Personal information
- Born:: 8 March 1983 (age 42) London, England
- Height:: 6 ft 2 in (1.88 m)
- Weight:: 234 lb (106 kg)

Career information
- Position:: Linebacker
- College:: Kingston University
- NFL draft:: 2008: undrafted

Career history
- San Diego Chargers (2008)*; London Blitz (2000-2009); Seinajoki Crocodiles (2009); Calanda Broncos (2011);
- * Offseason and/or practice squad member only

Career highlights and awards
- BAFL MVP (2004);

= Jason Brisbane =

American football player and coach

Jason Brisbane is the Chief Executive Officer of Great Britain Wheelchair Rugby and a former American football player and coach. He was signed by the San Diego Chargers as an undrafted free agent in 2008 and spent a year on their practice squad. He also played in the British League, Finland, Switzerland, and Spanish League. In May 2021 Jason was appointed the new CEO of Great Britain Wheelchair Rugby.

==Playing career==
Brisbane began his playing career in England. Relatively small for the game, he compensated with extra speed, aggression and what coaches like to refer to as 'a nose for the ball' as a linebacker. He quickly played his way into the Great Britain teams at youth and then senior level and in 2004 he set a team record for the London Blitz by recording 22 tackles in a game.
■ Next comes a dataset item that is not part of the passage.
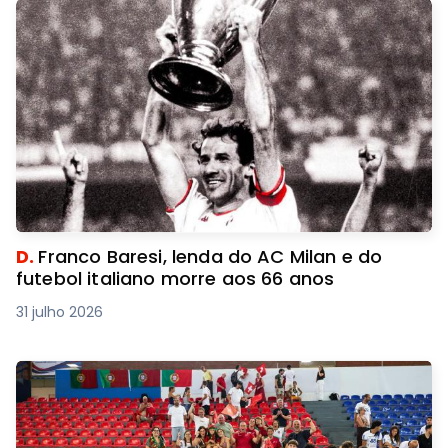
D.
Franco Baresi, lenda do AC Milan e do
futebol italiano morre aos 66 anos
31 julho 2026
He was named the British American Football League's Most Valuable Player in 2004.

In 2008 Brisbane moved to the United States, and was picked up by the San Diego Chargers practice squad, but was released at the end of the season.

In 2009 Brisbane moved to Finland to join the Seinajoki Crocodiles who were midway through their season. Playing in 6 games Brisbane amassed a league leading 7 sacks, and 40 tackles (11 for loss).

At the end of 2009 Brisbane joined the Valencia Firebats (Spain) as a player/assistant defensive coordinator. Brisbane helped the Firebats to a historic win over the Elancourt Templier in the European Football League EFL group stages making them the first Spanish team to reach an EFL quarter-final. They were later defeated by the Swarco Raiders.

In 2011 Brisbane joined British American Football team Leicester Falcons as defensive coordinator. He later signed a contract to play in the Swiss league with the Calanda Broncos where they won the Swiss championship.

In 2012 Brisbane returned to his former team the London Blitz where they reached the quarter-finals of the EFL and defeated the London Warriors in the BritBowl final.